Hartsburg Loses a Dear Friend
Michael and I were awakened this morning to hear a sad note. Our friend Sherman Charles Dick, “Sherm”, aged 82, of Martinsburg, Penn., had passed away from complications of double pneumonia. He had been sick a short while.
Michael and I first met Sherm in the aftermath of the Flood of 1993 as he walked around town with us filming the destruction caused by the flooding. He knew no one here but it reminded him of his hometown in Pennsylvania.
Sherman took his homemade film back to Martinsburg and began to give talks to local groups about how we needed help in Missouri. Although not a speaker, Sherman was so successful that he gathered a large sum of donations which he brought to Hartsburg. This also began an almost endless series of visits as Sherman brought groups of volunteers to help rebuild our town.
The first group was men and women from his local church and included a minister and a Mennonite. They stayed a week and then returned home. Soon Sherman was back with another van load of volunteers and he just kept coming. You never knew when he and Janet would just drop in to visit on their way west or wherever.
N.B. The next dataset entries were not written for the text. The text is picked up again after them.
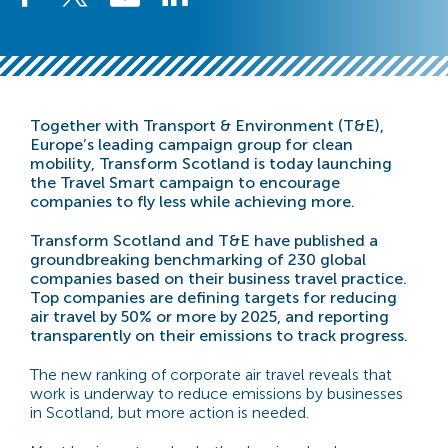
Together with Transport & Environment (T&E),
Europe’s leading campaign group for clean
mobility, Transform Scotland is today launching
the Travel Smart campaign to encourage
companies to fly less while achieving more.
Transform Scotland and T&E have published a
groundbreaking benchmarking of 230 global
companies based on their business travel practice.
Top companies are defining targets for reducing
air travel by 50% or more by 2025, and reporting
transparently on their emissions to track progress.
The new ranking of corporate air travel reveals that
work is underway to reduce emissions by businesses
in Scotland, but more action is needed.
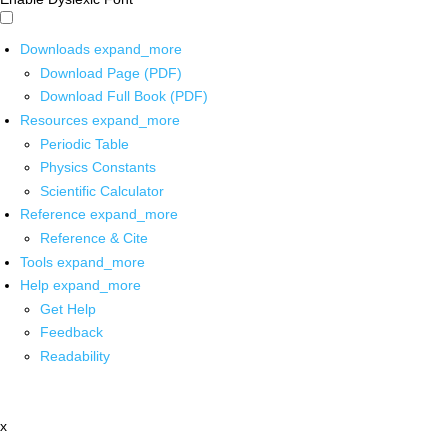
Downloads
expand_more
Download Page (PDF)
Download Full Book (PDF)
Resources
expand_more
Periodic Table
Physics Constants
Scientific Calculator
Reference
expand_more
Reference & Cite
Tools
expand_more
Help
expand_more
Get Help
Feedback
Readability
x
Sherm traveled all over the United States taking his neighboring Mennonites to volunteer or to see the country. He loved this country but he loved Hartsburg a lot. Sherm always had a story and was always ready to help others. His booming voice was his trademark. Sherm loved farming and he loved and admired Wayne Hilgedick and his big farm and large tractors.
Sherman often attended church services at Peace United Church of Christ if he was in town on Sunday. His volunteering spurred the men of the church to organize and travel to other towns that had been destroyed by tornadoes or floods. Sherm often met them with a group of his own and they worked side by side.
His first visit brought Glenn Smith who helped us greatly and he also become a good friend. These were good people. We still exchange letters with some of this first group.
Sherm continued to take riders up until his last days and was a revered figure among his Mennonite neighbors. He wore out countless vans in his travels and he and Janet were always on the go. They loved Branson and it’s music shows.
Sherm was a rural mail carrier and a farmer, but was really a messenger from God and he was our friend. He will be sorely missed.
Michael and I were honored to visit the Dicks in their 1700’s home-place. Their beloved church and cemetery, which are visible from their kitchen window, is where Sherm will be buried next to family members. Services will be held on Monday at a small family service, per his wife’s wishes.